Pemohon menilai, serangkaian tindakan Penyidik haruslah ditafsirkan secara jelas karena penetapan seseorang sebagai tersangka pun dilakukan atas suatu perbuatan yang jelas tindak pidananya. Sehingga, serangkaian tindakan seperti apa yang jelas definisinya barulah dapat digunakan untuk memastikan bahwa seorang tersangka melakukan tindak pidana.
Ketidakjelasan frasa “serangkaian tindakan penyidik” ini menurut Pemohon telah dialaminya, yakni pada saat Ia ditangkap. “Adapun frasa kata ‘serangkaian tindakan penyidik’, kami menyimpulkan terjadi potensi multitafsir di mana frasa serangkaian tindakan penyidik berkaitan langsung dengan Pemohon yang saat ini sedang berstatus sebagai terdakwa di mana pada saat terjadinya proses dimulai dari rangkaian penyidikan. Terdapat prosedur-prosedur yang tidak jelas apakah prosedur tersebut betul-betul dilaksanakan sesuai dengan perintah norma hukum Pasal 1 angka 2 khususnya sepanjang frasa serangkaian tindakan penyidik,” ujar Ruliandi.
Saat ditangkap, lanjut Ruliandi, Pemohon ditangkap tanpa adanya Surat Perintah Penangkapan. Kemudian Pemohon langsung ditetapkan sebagai tersangka saat dibawa ke Gedung KPK. Oleh karena itulah, Pemohon merasa Surat Perintah Penyidikan (Sprindik) yang dikeluarkan untuk menetapkan Pemohon sebagai tersangka belum memenuhi kaidah dalam serangkaian kegiatan penyidik seperti yang dimaksud Pasal 1 angka 2 KUHAP.

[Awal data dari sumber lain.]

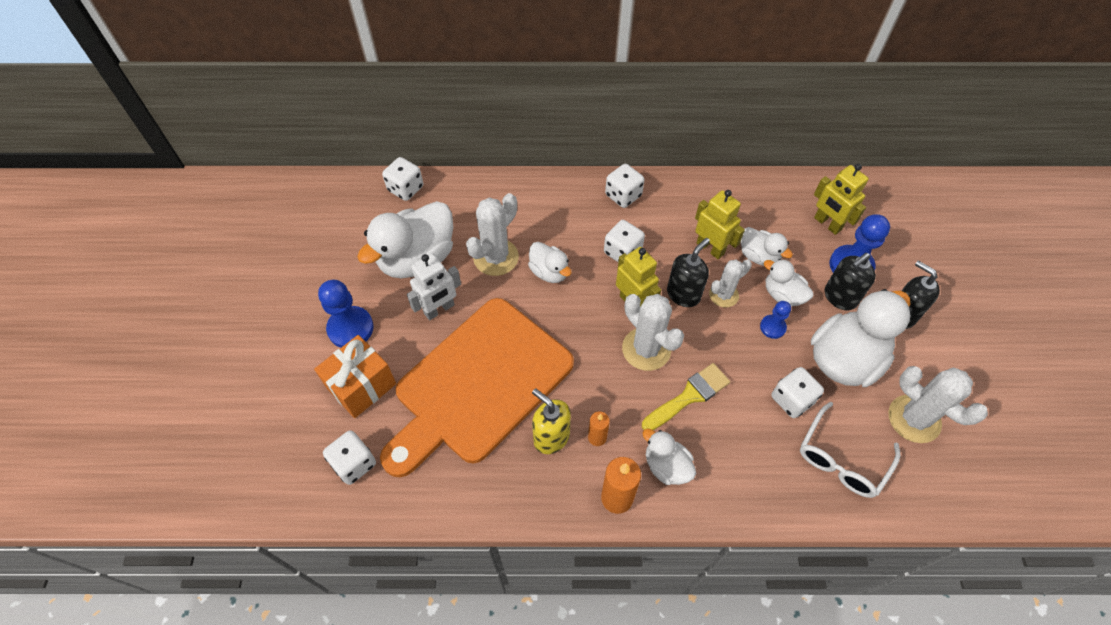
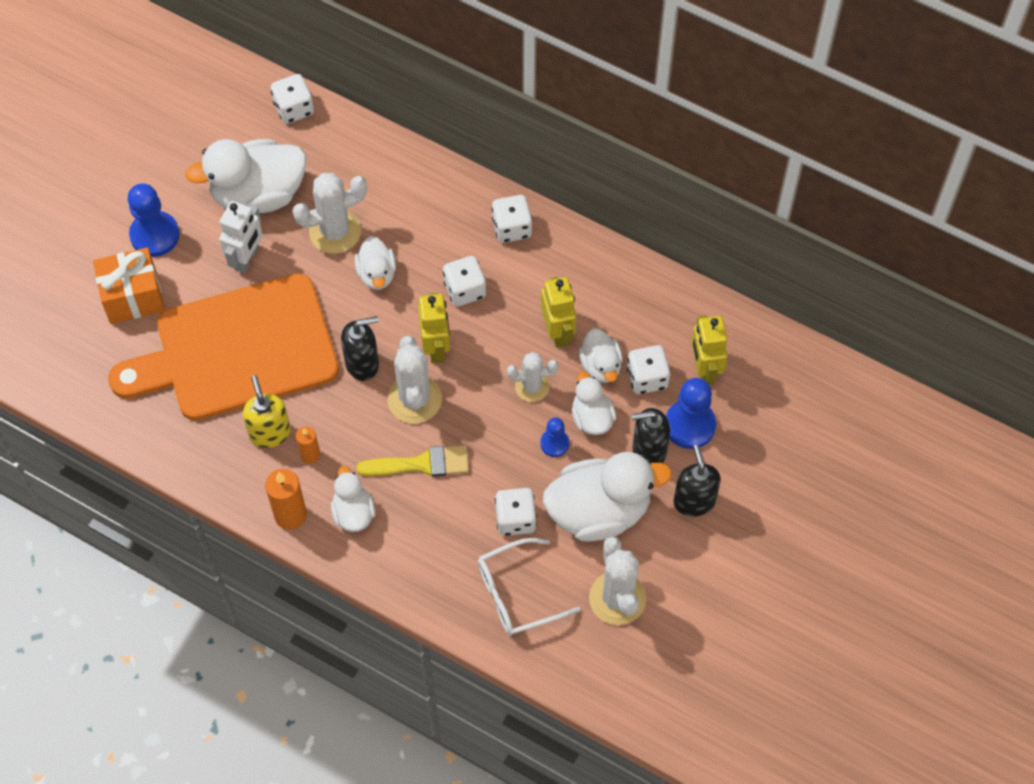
camera: 30 degrees right, 5 degrees up
white dice [323,430,376,485] -> white dice moved to [627,345,671,394]
white robot [407,253,461,320] -> white robot turned 60 degrees counterclockwise [219,201,263,273]
black soap dispenser [667,238,710,307] -> black soap dispenser moved to [341,316,379,381]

Berdasarkan alasan tersebut, Pemohon meminta Pasal 1 angka 2 KUHAP sepanjang frasa “serangkaian tindakan penyidik” dinyatakan bertentangan dengan UUD 1945 sepanjang tidak dimaknai “prosedur–prosedur formal dalam menetapkan seseorang sebagai tersangka atas suatu perbuatan yang jelas tindak pidananya, harus dengan jelas serangkaian tindakan apa yang dilakukan sehingga dapat menetapkan seseorang untuk menjadi tersangka.”
Definisi Penyidik
Sementara, dalam perkara No. 109/PUU-XIII/2015, Pemohon menilai bahwa Pasal 45 ayat (1) UU KPK secara harfiah juga dapat mengandung muatan multitafsir.
Pasal 45 ayat (1) UU KPK menyatakan:
Penyidik adalah penyidik pada komisi pemberantasan korupsi yang diangkat dan diberhentikan oleh komisi pemberantasan korupsi.

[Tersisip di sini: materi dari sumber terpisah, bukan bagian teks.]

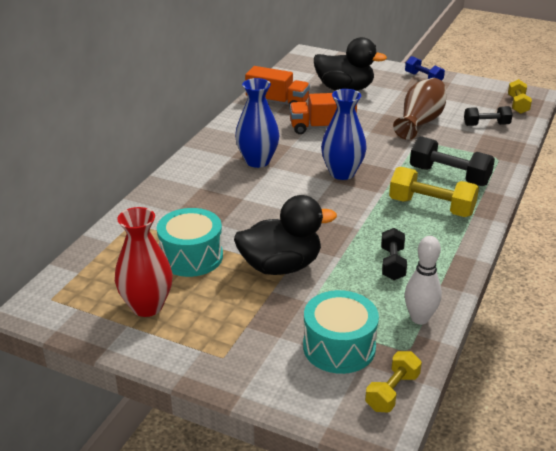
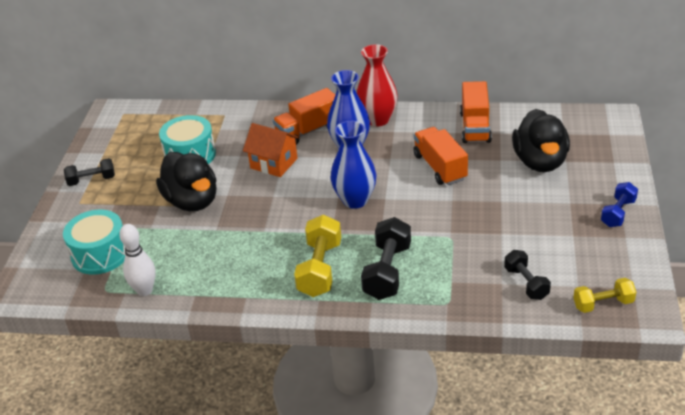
camera: 75 degrees right, 5 degrees up
red vase [115,207,172,317] -> red vase moved to [357,44,398,126]
yellow dumbbell [365,351,422,412] -> none
black dumbbell [381,228,407,280] -> black dumbbell moved to [64,158,115,186]
brown vase [393,78,446,140] -> none
none -> orange house [243,123,300,177]
none -> orange truck [273,88,335,145]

Menurut Pemohon, pasal tersebut tidak jelas merujuk pada siapa. Pasal itu juga dinilai dapat menimbulkan pertanyaan tentang apakah KPK dapat mengangkat penyidik sendiri yang sebelumnya belum memiliki status penyidik. Seharusnya, lanjut Ruliandi, pengertian penyidik dikaitkan dengan Pasal 6 KUHAP. Namun, Pemohon melihat terdapat penyidik independen yang bukan lagi menjabat sebagai anggota kepolisian.
“Pada saat dimulainya suatu rangkaian proses penyidikan (terhadap Pemohon, red) tentu menjadi pertanyaan, apakah kompetensi penyidik tersebut dapat dikatakan sah secara yuridis? Karena tidak memiliki dasar yang kuat sesuai dengan ketentuan Pasal 6 (KUHAP) atau negara membolehkan penyidik-penyidik yang disebut dengan penyidik independen yang diangkat dan diberhentikan oleh KPK itu sendiri?” papar Ruliandi.
Berdasarkan dalil-dalil itu, Pemohon meminta MK menyatakan Pasal 45 ayat (1) UU KPK bertentangan dengan UUD 1945 dan tidak mempunyai kekuatan hukum yang mengikat sepanjang tidak dimaknai termasuk dalam pengertian penyidik yang diatur dalam Pasal 6 Undang-Undang Nomor 8 Tahun 1981 tentang KUHAP.
Saran Hakim
Usai mendengarkan paparan Pemohon, Hakim Konstitusi Patrialis Akbar selaku anggota panel hakim memberikan saran yang dapat digunakan untuk perbaikan permohonan. Patrialis menyatakan bahwa dalam permohonan Pemohon belum jelas sifat multitafsir yang ditudingkan. “Nah, multitafsir di sini juga perlu Saudara jelaskan, ini multitafsir oleh siapa ya? Bagaimana bentuk multitafsir ini? Bagaimana maksud undang-undang? Bagaimana maksud pihak lain yang Saudara maksudkan multitafsir?” tanya Patrialis.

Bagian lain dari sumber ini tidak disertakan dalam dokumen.